Both are experienced programmers. 
How can this disagreement be? Carla, another programmer, says that if the problem is file-system corruption, Adam's theory would apply, but if there are problems with certain embedded Web objects, Bill would be right. 
Danya had problems with embedded objects, and found that the solution was to disable certain audio plug-ins. 
So it seems likely that Bill is referring to problems with portable document formats, whereas Danya's issues concerned streaming audio. 
Did Erin manage to fix her system by removing plug-ins?

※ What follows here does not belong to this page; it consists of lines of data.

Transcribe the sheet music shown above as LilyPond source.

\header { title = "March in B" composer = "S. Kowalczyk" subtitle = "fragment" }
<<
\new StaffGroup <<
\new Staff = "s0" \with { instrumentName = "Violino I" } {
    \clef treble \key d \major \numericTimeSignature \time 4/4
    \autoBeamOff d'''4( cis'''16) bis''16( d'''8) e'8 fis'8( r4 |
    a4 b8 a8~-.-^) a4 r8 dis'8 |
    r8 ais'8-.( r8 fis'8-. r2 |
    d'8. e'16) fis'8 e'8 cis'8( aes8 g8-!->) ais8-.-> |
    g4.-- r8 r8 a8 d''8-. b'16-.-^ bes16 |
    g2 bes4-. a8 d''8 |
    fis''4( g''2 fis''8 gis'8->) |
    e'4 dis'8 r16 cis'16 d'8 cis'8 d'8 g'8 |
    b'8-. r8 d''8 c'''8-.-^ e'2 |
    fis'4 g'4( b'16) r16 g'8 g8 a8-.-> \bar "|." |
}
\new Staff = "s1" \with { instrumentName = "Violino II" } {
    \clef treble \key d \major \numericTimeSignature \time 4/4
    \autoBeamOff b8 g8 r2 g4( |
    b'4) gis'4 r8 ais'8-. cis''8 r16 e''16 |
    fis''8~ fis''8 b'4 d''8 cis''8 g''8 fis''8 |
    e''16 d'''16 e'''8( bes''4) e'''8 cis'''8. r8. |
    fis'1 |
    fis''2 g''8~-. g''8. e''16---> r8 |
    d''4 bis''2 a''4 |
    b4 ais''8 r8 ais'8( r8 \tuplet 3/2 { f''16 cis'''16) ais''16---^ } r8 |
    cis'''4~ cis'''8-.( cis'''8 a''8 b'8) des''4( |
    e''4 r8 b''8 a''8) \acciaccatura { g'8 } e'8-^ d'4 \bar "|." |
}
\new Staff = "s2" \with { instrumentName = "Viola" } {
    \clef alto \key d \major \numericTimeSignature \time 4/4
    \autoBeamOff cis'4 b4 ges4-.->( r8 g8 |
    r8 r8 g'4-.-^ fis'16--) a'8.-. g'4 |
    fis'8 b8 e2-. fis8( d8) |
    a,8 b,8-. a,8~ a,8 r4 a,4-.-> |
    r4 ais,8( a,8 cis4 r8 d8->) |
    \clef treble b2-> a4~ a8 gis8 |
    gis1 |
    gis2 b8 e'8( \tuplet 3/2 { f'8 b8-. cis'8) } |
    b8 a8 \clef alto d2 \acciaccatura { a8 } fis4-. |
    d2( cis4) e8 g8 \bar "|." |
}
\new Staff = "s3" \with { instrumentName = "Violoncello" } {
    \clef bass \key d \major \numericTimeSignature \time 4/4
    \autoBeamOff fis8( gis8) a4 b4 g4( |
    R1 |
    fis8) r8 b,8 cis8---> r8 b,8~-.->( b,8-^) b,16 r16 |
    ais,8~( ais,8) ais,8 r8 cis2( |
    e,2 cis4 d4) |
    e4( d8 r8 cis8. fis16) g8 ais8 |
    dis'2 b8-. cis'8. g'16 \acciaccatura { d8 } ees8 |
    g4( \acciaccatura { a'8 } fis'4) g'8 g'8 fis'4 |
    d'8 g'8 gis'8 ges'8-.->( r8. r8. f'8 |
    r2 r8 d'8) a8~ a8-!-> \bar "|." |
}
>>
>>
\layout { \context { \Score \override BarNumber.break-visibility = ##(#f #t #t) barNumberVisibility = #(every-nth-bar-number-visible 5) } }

Doubtless she had encountered the streaming audio bug, too. 
"I must give credit to the years of studying Talmud, which opens their minds," says Rabbi Yehezkel Fogel. 
In 1996, Fogel founded the Haredi Center for Technological Studies, the community's first technical college. 
Since the ultra-Orthodox can't attend secular schools (they're prohibited from studying in co-ed classrooms) the center acts as a necessary bridge between the worlds of Talmud and high tech. 
Having opened in 1996 with 35 students, it now boasts an enrollment of 1,200 in five locations across Israel. 
In setting up the school, one of the major issues Fogel hoped to address was poverty in the community. 
Traditionally, haredi men study in a yeshiva full time into their 30s and beyond, while their wives support the family, often by working menial jobs. 

Add to this the stress of dealing with a large family (often up to nine children) and it's easy to see why 51 percent of ultra-Orthodox Jews in Israel live below the poverty line, as opposed to 15 percent of new immigrants to Israel and 24 percent of Arab Israelis.